The boat, leaning slightly, will then be on the desired course and at a steady gait: if it tends to lean, caulk a bit of the mainsail so that it will bear down to resume the previous course; if it tends to bear down, take power off the mainsail and then make the boat lean (the genoa has a less important role in the adjustment mechanism: it is the engine and not the flywheel, so it provides propulsion). If you do not get a good balance on the first try and the boat tends to heel, it means you are leaning too much on the mainsail: too much thrust in the back than in the front. It is then necessary to open the mainsail a little more. Of course, you will have to repeat the operation and readjust the sails if the wind changes speed or direction. Balance is generally easy to find as long as the heeling does not exceed 15 degrees.

Otherwise, the genoa will push, like the mainsail, to heel, because heel increases and there is no more adjustment. It is then a matter of reducing the heeling by decreasing the power of the sail: one will have to retract the genoa sheet point to close it at the top or, if that is not enough, take a hand of reefing and above all begin to furl the genoa. One may well proceed, upwind wide, with the tiller stuck in the middle or, when the wind strengthens a bit, with a reefed mainsail and a reduced genoa, at least as long as the heeling blows are not too violent.

At load-bearing gaits
At carrying gaits, the sails work under thrust and no longer in finesse; the sail force thus undergoes little change as the boat’s course changes: there is no longer the adjusting effect that, upwind wide, allowed the tiller to lock. In addition, at carrying gaits, the wave causes counter-heeling and not just heeling: the tiller will have to have different reactions (upwind, the boat may have too much heeling, or not enough, but it is always on the same side and the wave interferes less on course keeping). At carrying gaits, therefore, it is impossible to find a stable balance and lock the tiller. The pilot cannot be dispensed with, and the skidding or counter-skidding that happens suddenly, without any premonitory signs, will impose considerable efforts on him (just as it would on the crew member who is at the helm in the case of manned navigation).
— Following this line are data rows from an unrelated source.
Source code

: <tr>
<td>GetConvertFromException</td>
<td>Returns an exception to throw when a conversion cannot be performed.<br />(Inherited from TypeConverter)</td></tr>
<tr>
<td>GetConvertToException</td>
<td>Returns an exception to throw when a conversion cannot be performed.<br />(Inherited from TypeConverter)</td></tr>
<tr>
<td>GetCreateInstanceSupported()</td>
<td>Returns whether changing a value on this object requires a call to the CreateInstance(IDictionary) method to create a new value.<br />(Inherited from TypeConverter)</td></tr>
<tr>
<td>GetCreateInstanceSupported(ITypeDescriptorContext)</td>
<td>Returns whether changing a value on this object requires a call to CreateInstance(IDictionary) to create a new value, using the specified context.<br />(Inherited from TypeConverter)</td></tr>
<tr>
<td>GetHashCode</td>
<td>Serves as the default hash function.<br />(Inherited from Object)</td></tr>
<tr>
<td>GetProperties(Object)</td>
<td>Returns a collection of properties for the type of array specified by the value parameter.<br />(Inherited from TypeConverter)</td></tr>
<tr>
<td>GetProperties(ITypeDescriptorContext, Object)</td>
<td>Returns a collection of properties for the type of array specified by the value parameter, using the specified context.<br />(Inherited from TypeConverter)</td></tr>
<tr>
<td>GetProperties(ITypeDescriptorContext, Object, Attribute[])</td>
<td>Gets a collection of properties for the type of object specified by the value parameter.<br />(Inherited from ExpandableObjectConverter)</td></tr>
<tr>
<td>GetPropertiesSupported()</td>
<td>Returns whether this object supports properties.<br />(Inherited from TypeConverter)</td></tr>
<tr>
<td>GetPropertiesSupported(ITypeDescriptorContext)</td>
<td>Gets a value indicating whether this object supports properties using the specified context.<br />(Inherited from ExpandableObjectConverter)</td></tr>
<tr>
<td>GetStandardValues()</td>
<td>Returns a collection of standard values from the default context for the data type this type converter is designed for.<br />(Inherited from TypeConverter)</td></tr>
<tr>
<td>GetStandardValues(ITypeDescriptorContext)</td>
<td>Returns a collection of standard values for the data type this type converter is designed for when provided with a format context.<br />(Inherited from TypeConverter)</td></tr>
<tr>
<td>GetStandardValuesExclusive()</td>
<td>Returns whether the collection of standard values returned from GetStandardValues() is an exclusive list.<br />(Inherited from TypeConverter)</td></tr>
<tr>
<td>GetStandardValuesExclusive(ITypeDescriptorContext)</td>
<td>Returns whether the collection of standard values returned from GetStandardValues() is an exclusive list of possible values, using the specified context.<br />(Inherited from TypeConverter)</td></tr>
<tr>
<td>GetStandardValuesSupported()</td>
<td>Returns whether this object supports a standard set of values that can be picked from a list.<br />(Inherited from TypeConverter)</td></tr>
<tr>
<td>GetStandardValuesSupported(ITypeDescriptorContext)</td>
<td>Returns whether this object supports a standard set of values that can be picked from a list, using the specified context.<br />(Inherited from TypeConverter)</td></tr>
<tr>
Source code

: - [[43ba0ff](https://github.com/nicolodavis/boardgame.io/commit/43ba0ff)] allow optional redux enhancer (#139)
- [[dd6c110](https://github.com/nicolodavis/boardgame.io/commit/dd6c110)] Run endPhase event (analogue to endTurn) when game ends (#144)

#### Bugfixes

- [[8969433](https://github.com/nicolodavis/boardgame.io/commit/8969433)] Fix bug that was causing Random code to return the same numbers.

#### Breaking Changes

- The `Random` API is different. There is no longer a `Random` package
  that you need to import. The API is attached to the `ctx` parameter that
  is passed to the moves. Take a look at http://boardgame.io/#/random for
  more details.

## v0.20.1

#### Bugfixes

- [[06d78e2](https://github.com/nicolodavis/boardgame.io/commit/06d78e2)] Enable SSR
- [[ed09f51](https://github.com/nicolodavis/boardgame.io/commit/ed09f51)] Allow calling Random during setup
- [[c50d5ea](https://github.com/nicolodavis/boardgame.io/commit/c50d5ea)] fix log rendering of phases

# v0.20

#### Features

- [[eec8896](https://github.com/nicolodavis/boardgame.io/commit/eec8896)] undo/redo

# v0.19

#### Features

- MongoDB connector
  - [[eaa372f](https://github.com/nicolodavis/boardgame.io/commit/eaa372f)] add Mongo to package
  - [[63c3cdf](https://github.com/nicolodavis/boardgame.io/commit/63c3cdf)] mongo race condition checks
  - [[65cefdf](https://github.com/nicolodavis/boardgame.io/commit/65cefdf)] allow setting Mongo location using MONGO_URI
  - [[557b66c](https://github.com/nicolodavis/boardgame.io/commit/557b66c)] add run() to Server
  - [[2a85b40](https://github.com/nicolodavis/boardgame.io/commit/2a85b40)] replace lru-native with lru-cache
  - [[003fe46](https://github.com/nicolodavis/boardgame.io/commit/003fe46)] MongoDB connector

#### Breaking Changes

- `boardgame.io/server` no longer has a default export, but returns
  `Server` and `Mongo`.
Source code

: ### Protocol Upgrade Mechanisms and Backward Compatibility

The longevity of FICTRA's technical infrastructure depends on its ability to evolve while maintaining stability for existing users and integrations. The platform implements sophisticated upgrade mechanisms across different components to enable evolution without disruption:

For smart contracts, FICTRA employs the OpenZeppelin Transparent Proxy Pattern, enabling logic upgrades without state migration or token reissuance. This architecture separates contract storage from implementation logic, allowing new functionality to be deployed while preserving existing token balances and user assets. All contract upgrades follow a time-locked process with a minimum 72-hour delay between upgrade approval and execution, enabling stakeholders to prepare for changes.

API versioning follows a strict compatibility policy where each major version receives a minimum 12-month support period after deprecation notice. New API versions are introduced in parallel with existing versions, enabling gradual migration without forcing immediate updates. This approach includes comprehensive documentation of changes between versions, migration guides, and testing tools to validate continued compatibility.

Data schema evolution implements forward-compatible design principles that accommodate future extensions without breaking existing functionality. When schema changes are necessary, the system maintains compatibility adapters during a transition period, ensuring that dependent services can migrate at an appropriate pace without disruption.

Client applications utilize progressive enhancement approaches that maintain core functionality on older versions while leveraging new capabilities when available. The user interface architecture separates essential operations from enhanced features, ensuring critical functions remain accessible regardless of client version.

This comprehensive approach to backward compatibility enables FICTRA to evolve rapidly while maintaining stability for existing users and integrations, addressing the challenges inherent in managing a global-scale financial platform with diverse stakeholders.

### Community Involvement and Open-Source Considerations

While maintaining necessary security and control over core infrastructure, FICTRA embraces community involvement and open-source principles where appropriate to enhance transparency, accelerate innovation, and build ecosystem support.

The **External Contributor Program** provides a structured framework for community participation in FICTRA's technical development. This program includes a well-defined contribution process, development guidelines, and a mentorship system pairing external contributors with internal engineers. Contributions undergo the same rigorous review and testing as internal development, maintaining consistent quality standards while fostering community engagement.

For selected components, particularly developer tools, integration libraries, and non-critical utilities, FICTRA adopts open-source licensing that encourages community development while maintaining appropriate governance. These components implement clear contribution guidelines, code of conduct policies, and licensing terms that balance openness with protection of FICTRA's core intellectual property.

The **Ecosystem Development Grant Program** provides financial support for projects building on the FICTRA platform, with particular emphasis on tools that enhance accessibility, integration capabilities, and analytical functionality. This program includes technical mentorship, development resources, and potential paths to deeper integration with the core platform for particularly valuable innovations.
In order to limit the pilot’s workload as much as possible at this gait it will be necessary:
1. Avoid overpowering and, in windy conditions, lower the mainsail to continue under jib only, so that the boat is more docile to the tiller and therefore easier for the pilot; in this case it is as if the boat is pulled from the bow.
2. Depending on the wind, wave, and sailing destination, look for the course that will keep the boat flat and the tiller as neutral as possible; often 10 degrees more or less changes everything.

In the crosswind
At this gait, one is in an intermediate situation: it is possible to achieve a stable balance that allows one to do without the pilot, with a wide wind and flat sea. But more often, modern drift boats fail to proceed with the tiller locked in: they either put the wind back up and stop with the sails spinning, or they lean more and more until they gybe. However, as with carrying gaits, you will be able to lighten the work of the autopilot by using only the genoa.

In any case, avoid overpowering your boat.
The boat is said to be overpowered when an increase in sail thrust no longer increases the speed. Under these conditions,
there is excessive heeling and the boat responds poorly to the tiller: whether maneuvered by hand or by the pilot, the tiller is no longer sufficient to rest the boat (the mainsheet will need to be let go). For the pilot to work well, whether you are at carrying, traverse or upwind gaits, overpowering must be avoided at all costs. The sail must be adjusted so that the boat responds easily to any command given by the tiller.